» **Dataset content**:
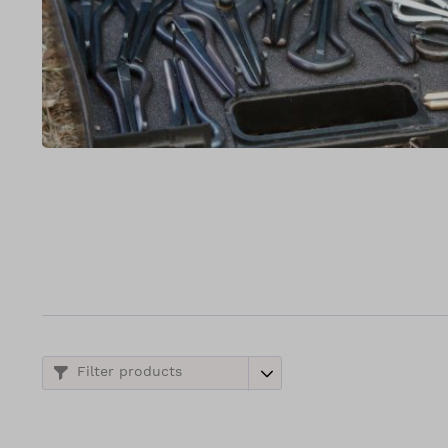
Filter products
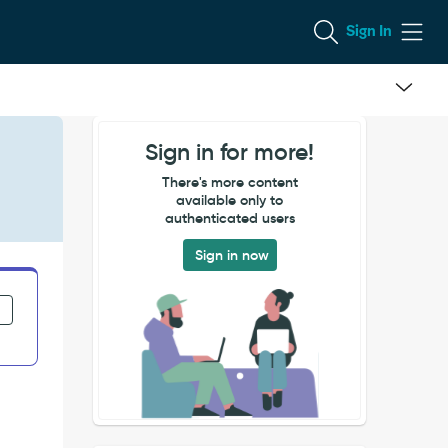
Sign In
Sign in for more!
There's more content
available only to
authenticated users
Sign in now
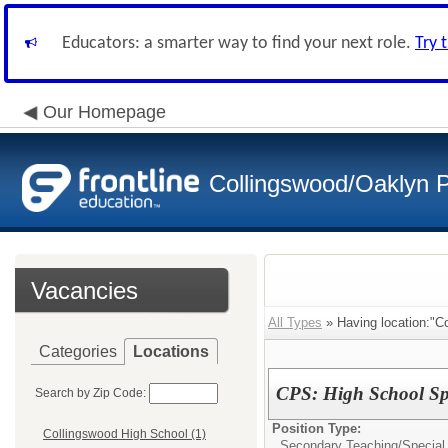
Educators: a smarter way to find your next role.
Try 
Our Homepage
Collingswood/Oaklyn P
Vacancies
All Types
» Having location:"Co
Categories
Locations
CPS: High School Sp
Search by Zip Code:
Position Type:
Collingswood High School (1)
Secondary Teaching/
Special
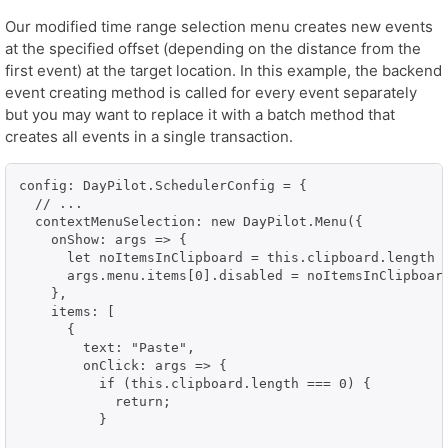
Our modified time range selection menu creates new events
at the specified offset (depending on the distance from the
first event) at the target location. In this example, the backend
event creating method is called for every event separately
but you may want to replace it with a batch method that
creates all events in a single transaction.
config: DayPilot.SchedulerConfig = {

  // ...

  contextMenuSelection: new DayPilot.Menu({

    onShow: args => {

      let noItemsInClipboard = this.clipboard.length =
      args.menu.items[0].disabled = noItemsInClipboard
    },

    items: [

      {

        text: "Paste",

        onClick: args => {

          if (this.clipboard.length === 0) {

            return;

          }
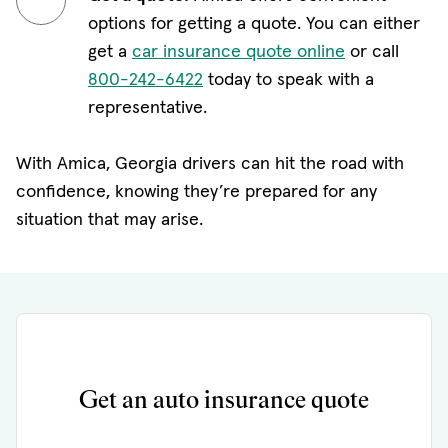
options for getting a quote. You can either
get a
car insurance quote online
or call
800-242-6422
today to speak with a
representative.
With Amica, Georgia drivers can hit the road with
confidence, knowing they’re prepared for any
situation that may arise.
Get an auto insurance quote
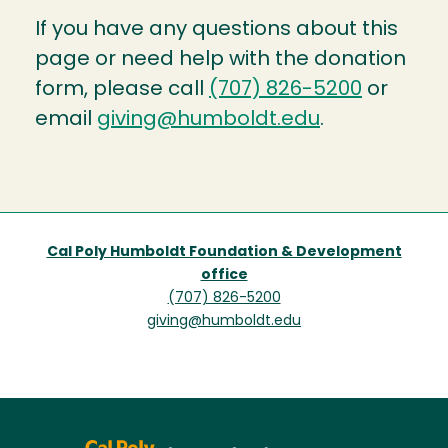
If you have any questions about this
page or need help with the donation
form, please call
(707) 826-5200
or
email
giving@humboldt.edu
.
Cal Poly Humboldt Foundation & Development
office
(707) 826-5200
giving@humboldt.edu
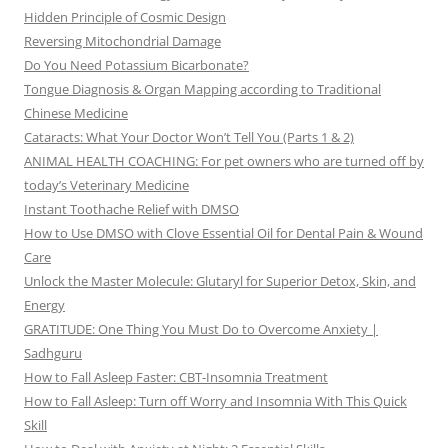
Hidden Principle of Cosmic Design
Reversing Mitochondrial Damage
Do You Need Potassium Bicarbonate?
Tongue Diagnosis & Organ Mapping according to Traditional
Chinese Medicine
Cataracts: What Your Doctor Won’t Tell You (Parts 1 & 2)
ANIMAL HEALTH COACHING: For pet owners who are turned off by
today’s Veterinary Medicine
Instant Toothache Relief with DMSO
How to Use DMSO with Clove Essential Oil for Dental Pain & Wound
Care
Unlock the Master Molecule: Glutaryl for Superior Detox, Skin, and
Energy
GRATITUDE: One Thing You Must Do to Overcome Anxiety |
Sadhguru
How to Fall Asleep Faster: CBT-Insomnia Treatment
How to Fall Asleep: Turn off Worry and Insomnia With This Quick
Skill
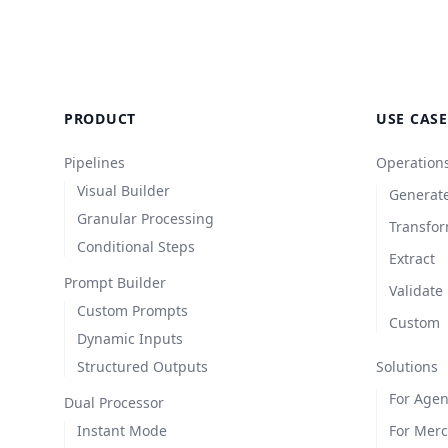
PRODUCT
USE CASE
Pipelines
Operation
Visual Builder
Generat
Granular Processing
Transfo
Conditional Steps
Extract
Prompt Builder
Validate
Custom Prompts
Custom
Dynamic Inputs
Structured Outputs
Solutions
For Agen
Dual Processor
Instant Mode
For Mer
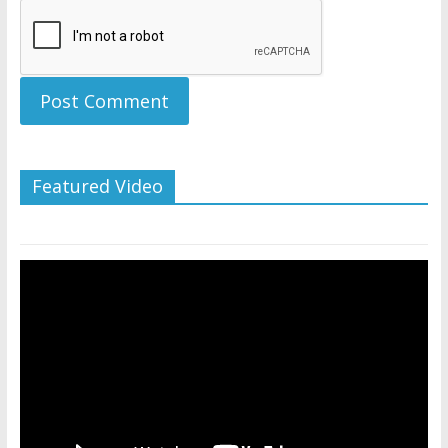
Featured Video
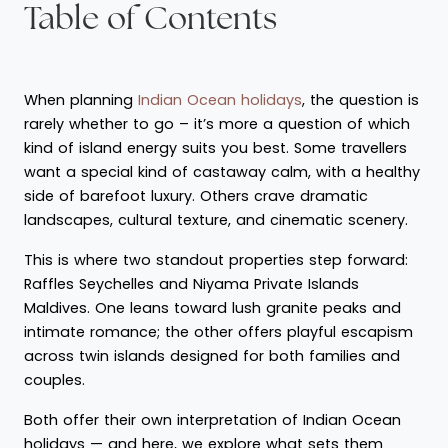
Table of Contents
When planning
Indian Ocean holidays
, the question is
rarely whether to go – it’s more a question of which
kind of island energy suits you best. Some travellers
want a special kind of castaway calm, with a healthy
side of barefoot luxury. Others crave dramatic
landscapes, cultural texture, and cinematic scenery.
This is where two standout properties step forward:
Raffles Seychelles and Niyama Private Islands
Maldives. One leans toward lush granite peaks and
intimate romance; the other offers playful escapism
across twin islands designed for both families and
couples.
Both offer their own interpretation of Indian Ocean
holidays — and here, we explore what sets them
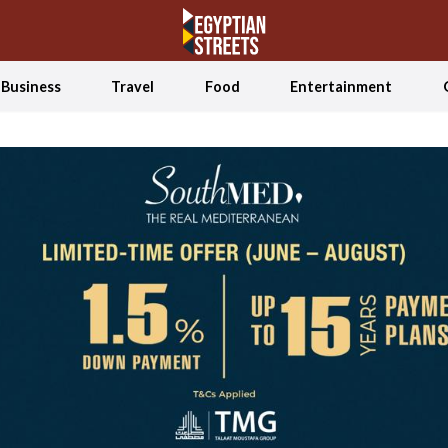
Business
Travel
Food
Entertainment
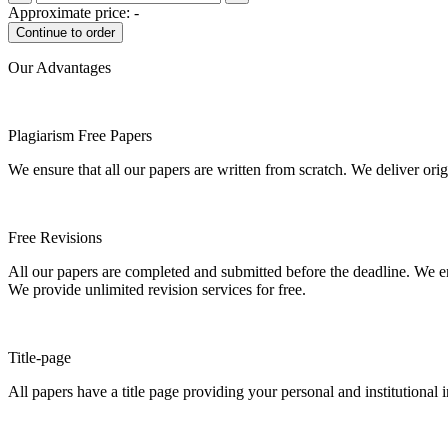
Approximate price:
-
Our Advantages
Plagiarism Free Papers
We ensure that all our papers are written from scratch. We deliver ori
Free Revisions
All our papers are completed and submitted before the deadline. We en
We provide unlimited revision services for free.
Title-page
All papers have a title page providing your personal and institutional 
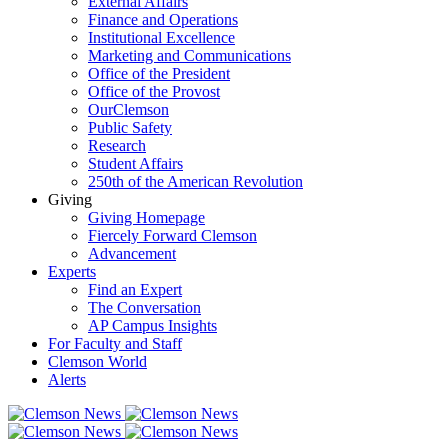
External Affairs
Finance and Operations
Institutional Excellence
Marketing and Communications
Office of the President
Office of the Provost
OurClemson
Public Safety
Research
Student Affairs
250th of the American Revolution
Giving
Giving Homepage
Fiercely Forward Clemson
Advancement
Experts
Find an Expert
The Conversation
AP Campus Insights
For Faculty and Staff
Clemson World
Alerts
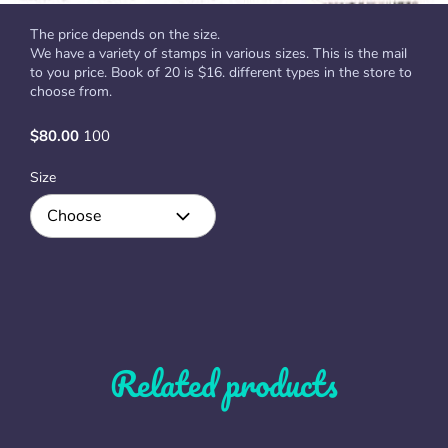
The price depends on the size.
We have a variety of stamps in various sizes. This is the mail
to you price. Book of 20 is $16. different types in the store to
choose from.
$80.00
100
Size
Related products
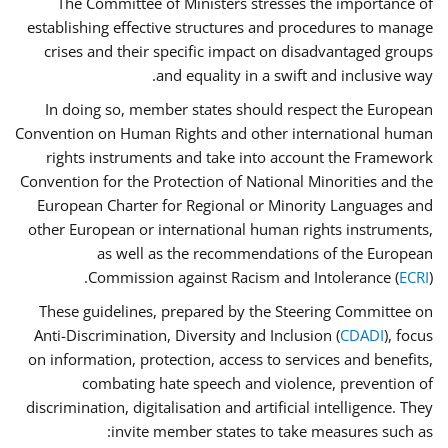
The Committee of Ministers stresses the importance of
establishing effective structures and procedures to manage
crises and their specific impact on disadvantaged groups
and equality in a swift and inclusive way.
In doing so, member states should respect the European
Convention on Human Rights and other international human
rights instruments and take into account the Framework
Convention for the Protection of National Minorities and the
European Charter for Regional or Minority Languages and
other European or international human rights instruments,
as well as the recommendations of the European
Commission against Racism and Intolerance (
ECRI
).
These guidelines, prepared by the Steering Committee on
Anti-Discrimination, Diversity and Inclusion (
CDADI
), focus
on information, protection, access to services and benefits,
combating hate speech and violence, prevention of
discrimination, digitalisation and artificial intelligence. They
invite member states to take measures such as:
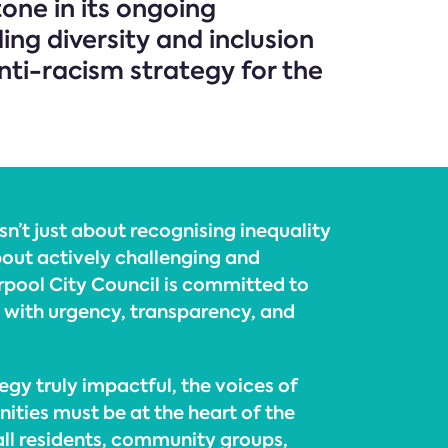
tone in its ongoing
ng diversity and inclusion
anti-racism strategy for the
isn’t just about recognising inequality
about actively challenging and
erpool City Council is committed to
e with urgency, transparency, and
egy truly impactful, the voices of
ities must be at the heart of the
all residents, community groups,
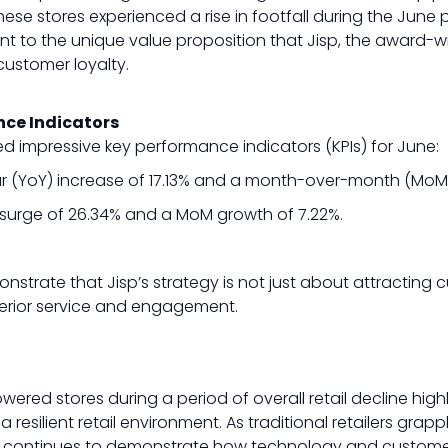
ese stores experienced a rise in footfall during the June p
ent to the unique value proposition that Jisp, the award-w
customer loyalty.
nce Indicators
d impressive key performance indicators (KPIs) for June:
 (YoY) increase of 17.13% and a month-over-month (MoM) 
surge of 26.34% and a MoM growth of 7.22%.
strate that Jisp’s strategy is not just about attracting
erior service and engagement.
powered stores during a period of overall retail decline hig
 resilient retail environment. As traditional retailers grapp
sp continues to demonstrate how technology and customer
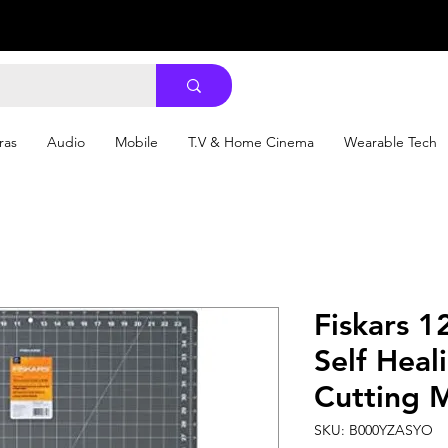
ras
Audio
Mobile
T.V & Home Cinema
Wearable Tech
Fiskars 
Self Heal
Cutting M
SKU: B000YZASYO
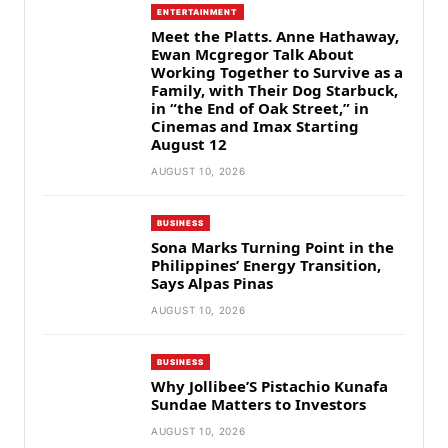
ENTERTAINMENT
Meet the Platts. Anne Hathaway,
Ewan Mcgregor Talk About
Working Together to Survive as a
Family, with Their Dog Starbuck,
in “the End of Oak Street,” in
Cinemas and Imax Starting
August 12
AUGUST 10, 2026
BUSINESS
Sona Marks Turning Point in the
Philippines’ Energy Transition,
Says Alpas Pinas
AUGUST 10, 2026
BUSINESS
Why Jollibee’S Pistachio Kunafa
Sundae Matters to Investors
AUGUST 10, 2026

» **Work request**: Copy the text from all of the rows above, keeping every line unchanged and leaving the pictures out of your answer.

» **Result of this task**:
Filter products
Sign In
Sign in for more!
There's more content
available only to
authenticated users
Sign in now
Educators: a smarter way to find your next role.
Try 
Our Homepage
Collingswood/Oaklyn P
Vacancies
All Types
» Having location:"Co
Categories
Locations
CPS: High School Sp
Search by Zip Code:
Position Type:
Collingswood High School (1)
Secondary Teaching/
Special
Our modified time range selection menu creates new events
at the specified offset (depending on the distance from the
first event) at the target location. In this example, the backend
event creating method is called for every event separately
but you may want to replace it with a batch method that
creates all events in a single transaction.
config: DayPilot.SchedulerConfig = {

  // ...

  contextMenuSelection: new DayPilot.Menu({

    onShow: args => {

      let noItemsInClipboard = this.clipboard.length =
      args.menu.items[0].disabled = noItemsInClipboard
    },

    items: [

      {

        text: "Paste",

        onClick: args => {

          if (this.clipboard.length === 0) {

            return;

          }
options for getting a quote. You can either
get a
car insurance quote online
or call
800-242-6422
today to speak with a
representative.
With Amica, Georgia drivers can hit the road with
confidence, knowing they’re prepared for any
situation that may arise.
Get an auto insurance quote
If you have any questions about this
page or need help with the donation
form, please call
(707) 826-5200
or
email
giving@humboldt.edu
.
Cal Poly Humboldt Foundation & Development
office
(707) 826-5200
giving@humboldt.edu
Hidden Principle of Cosmic Design
Reversing Mitochondrial Damage
Do You Need Potassium Bicarbonate?
Tongue Diagnosis & Organ Mapping according to Traditional
Chinese Medicine
Cataracts: What Your Doctor Won’t Tell You (Parts 1 & 2)
ANIMAL HEALTH COACHING: For pet owners who are turned off by
today’s Veterinary Medicine
Instant Toothache Relief with DMSO
How to Use DMSO with Clove Essential Oil for Dental Pain & Wound
Care
Unlock the Master Molecule: Glutaryl for Superior Detox, Skin, and
Energy
GRATITUDE: One Thing You Must Do to Overcome Anxiety |
Sadhguru
How to Fall Asleep Faster: CBT-Insomnia Treatment
How to Fall Asleep: Turn off Worry and Insomnia With This Quick
Skill
PRODUCT
USE CASE
Pipelines
Operation
Visual Builder
Generat
Granular Processing
Transfo
Conditional Steps
Extract
Prompt Builder
Validate
Custom Prompts
Custom
Dynamic Inputs
Structured Outputs
Solutions
For Agen
Dual Processor
Instant Mode
For Mer
Featured Video
Table of Contents
When planning
Indian Ocean holidays
, the question is
rarely whether to go – it’s more a question of which
kind of island energy suits you best. Some travellers
want a special kind of castaway calm, with a healthy
side of barefoot luxury. Others crave dramatic
landscapes, cultural texture, and cinematic scenery.
This is where two standout properties step forward:
Raffles Seychelles and Niyama Private Islands
Maldives. One leans toward lush granite peaks and
intimate romance; the other offers playful escapism
across twin islands designed for both families and
couples.
Both offer their own interpretation of Indian Ocean
holidays — and here, we explore what sets them
Business
Travel
Food
Entertainment
Approximate price:
-
Our Advantages
Plagiarism Free Papers
We ensure that all our papers are written from scratch. We deliver ori
Free Revisions
All our papers are completed and submitted before the deadline. We en
We provide unlimited revision services for free.
Title-page
All papers have a title page providing your personal and institutional 
External Affairs
Finance and Operations
Institutional Excellence
Marketing and Communications
Office of the President
Office of the Provost
OurClemson
Public Safety
Research
Student Affairs
250th of the American Revolution
Giving
Giving Homepage
Fiercely Forward Clemson
Advancement
Experts
Find an Expert
The Conversation
AP Campus Insights
For Faculty and Staff
Clemson World
Alerts
The price depends on the size.
We have a variety of stamps in various sizes. This is the mail
to you price. Book of 20 is $16. different types in the store to
choose from.
$80.00
100
Size
Related products
The Committee of Ministers stresses the importance of
establishing effective structures and procedures to manage
crises and their specific impact on disadvantaged groups
and equality in a swift and inclusive way.
In doing so, member states should respect the European
Convention on Human Rights and other international human
rights instruments and take into account the Framework
Convention for the Protection of National Minorities and the
European Charter for Regional or Minority Languages and
other European or international human rights instruments,
as well as the recommendations of the European
Commission against Racism and Intolerance (
ECRI
).
These guidelines, prepared by the Steering Committee on
Anti-Discrimination, Diversity and Inclusion (
CDADI
), focus
on information, protection, access to services and benefits,
combating hate speech and violence, prevention of
discrimination, digitalisation and artificial intelligence. They
invite member states to take measures such as:
tone in its ongoing
ng diversity and inclusion
anti-racism strategy for the
isn’t just about recognising inequality
about actively challenging and
erpool City Council is committed to
e with urgency, transparency, and
egy truly impactful, the voices of
ities must be at the heart of the
all residents, community groups,
ese stores experienced a rise in footfall during the June p
ent to the unique value proposition that Jisp, the award-w
customer loyalty.
nce Indicators
d impressive key performance indicators (KPIs) for June:
 (YoY) increase of 17.13% and a month-over-month (MoM) 
surge of 26.34% and a MoM growth of 7.22%.
strate that Jisp’s strategy is not just about attracting
erior service and engagement.
powered stores during a period of overall retail decline hig
 resilient retail environment. As traditional retailers grapp
sp continues to demonstrate how technology and customer
ras
Audio
Mobile
T.V & Home Cinema
Wearable Tech
Fiskars 
Self Heal
Cutting M
SKU: B000YZASYO
ENTERTAINMENT
Meet the Platts. Anne Hathaway,
Ewan Mcgregor Talk About
Working Together to Survive as a
Family, with Their Dog Starbuck,
in “the End of Oak Street,” in
Cinemas and Imax Starting
August 12
AUGUST 10, 2026
BUSINESS
Sona Marks Turning Point in the
Philippines’ Energy Transition,
Says Alpas Pinas
AUGUST 10, 2026
BUSINESS
Why Jollibee’S Pistachio Kunafa
Sundae Matters to Investors
AUGUST 10, 2026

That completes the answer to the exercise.